> [Required action] Keep every character as it is and output all of the records.

> [Information shown]
****

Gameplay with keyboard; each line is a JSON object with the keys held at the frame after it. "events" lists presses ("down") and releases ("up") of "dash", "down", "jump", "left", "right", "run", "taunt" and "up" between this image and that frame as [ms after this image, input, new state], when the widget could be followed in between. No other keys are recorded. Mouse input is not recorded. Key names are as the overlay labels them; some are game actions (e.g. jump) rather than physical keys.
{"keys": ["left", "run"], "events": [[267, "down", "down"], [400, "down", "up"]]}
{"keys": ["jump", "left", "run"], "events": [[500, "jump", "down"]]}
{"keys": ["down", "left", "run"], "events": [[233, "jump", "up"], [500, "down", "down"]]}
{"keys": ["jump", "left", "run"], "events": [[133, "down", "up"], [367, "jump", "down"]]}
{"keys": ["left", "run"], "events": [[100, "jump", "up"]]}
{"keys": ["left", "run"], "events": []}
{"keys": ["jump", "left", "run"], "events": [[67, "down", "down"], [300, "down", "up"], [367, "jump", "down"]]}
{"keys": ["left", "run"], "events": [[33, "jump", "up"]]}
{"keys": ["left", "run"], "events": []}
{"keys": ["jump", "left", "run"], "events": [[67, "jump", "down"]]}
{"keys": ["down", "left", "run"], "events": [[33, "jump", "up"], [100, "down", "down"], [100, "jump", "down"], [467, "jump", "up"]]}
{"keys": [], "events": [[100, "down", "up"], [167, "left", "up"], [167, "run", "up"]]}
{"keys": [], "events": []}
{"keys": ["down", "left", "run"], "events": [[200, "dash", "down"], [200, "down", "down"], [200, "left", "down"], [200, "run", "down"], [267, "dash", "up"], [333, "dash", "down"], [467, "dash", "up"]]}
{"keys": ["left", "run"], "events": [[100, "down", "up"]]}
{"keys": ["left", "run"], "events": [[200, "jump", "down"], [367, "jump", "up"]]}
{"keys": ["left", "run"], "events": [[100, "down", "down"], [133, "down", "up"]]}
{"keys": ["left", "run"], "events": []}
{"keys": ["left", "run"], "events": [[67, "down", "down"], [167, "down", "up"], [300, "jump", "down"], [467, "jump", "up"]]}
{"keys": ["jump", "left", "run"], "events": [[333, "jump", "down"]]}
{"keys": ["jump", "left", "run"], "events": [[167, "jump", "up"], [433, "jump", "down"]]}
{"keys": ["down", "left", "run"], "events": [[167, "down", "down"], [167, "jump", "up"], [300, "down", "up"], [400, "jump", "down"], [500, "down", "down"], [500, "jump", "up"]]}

****

> [Output for this exercise]
Gameplay with keyboard; each line is a JSON object with the keys held at the frame after it. "events" lists presses ("down") and releases ("up") of "dash", "down", "jump", "left", "right", "run", "taunt" and "up" between this image and that frame as [ms after this image, input, new state], when the widget could be followed in between. No other keys are recorded. Mouse input is not recorded. Key names are as the overlay labels them; some are game actions (e.g. jump) rather than physical keys.
{"keys": ["left", "run"], "events": [[267, "down", "down"], [400, "down", "up"]]}
{"keys": ["jump", "left", "run"], "events": [[500, "jump", "down"]]}
{"keys": ["down", "left", "run"], "events": [[233, "jump", "up"], [500, "down", "down"]]}
{"keys": ["jump", "left", "run"], "events": [[133, "down", "up"], [367, "jump", "down"]]}
{"keys": ["left", "run"], "events": [[100, "jump", "up"]]}
{"keys": ["left", "run"], "events": []}
{"keys": ["jump", "left", "run"], "events": [[67, "down", "down"], [300, "down", "up"], [367, "jump", "down"]]}
{"keys": ["left", "run"], "events": [[33, "jump", "up"]]}
{"keys": ["left", "run"], "events": []}
{"keys": ["jump", "left", "run"], "events": [[67, "jump", "down"]]}
{"keys": ["down", "left", "run"], "events": [[33, "jump", "up"], [100, "down", "down"], [100, "jump", "down"], [467, "jump", "up"]]}
{"keys": [], "events": [[100, "down", "up"], [167, "left", "up"], [167, "run", "up"]]}
{"keys": [], "events": []}
{"keys": ["down", "left", "run"], "events": [[200, "dash", "down"], [200, "down", "down"], [200, "left", "down"], [200, "run", "down"], [267, "dash", "up"], [333, "dash", "down"], [467, "dash", "up"]]}
{"keys": ["left", "run"], "events": [[100, "down", "up"]]}
{"keys": ["left", "run"], "events": [[200, "jump", "down"], [367, "jump", "up"]]}
{"keys": ["left", "run"], "events": [[100, "down", "down"], [133, "down", "up"]]}
{"keys": ["left", "run"], "events": []}
{"keys": ["left", "run"], "events": [[67, "down", "down"], [167, "down", "up"], [300, "jump", "down"], [467, "jump", "up"]]}
{"keys": ["jump", "left", "run"], "events": [[333, "jump", "down"]]}
{"keys": ["jump", "left", "run"], "events": [[167, "jump", "up"], [433, "jump", "down"]]}
{"keys": ["down", "left", "run"], "events": [[167, "down", "down"], [167, "jump", "up"], [300, "down", "up"], [400, "jump", "down"], [500, "down", "down"], [500, "jump", "up"]]}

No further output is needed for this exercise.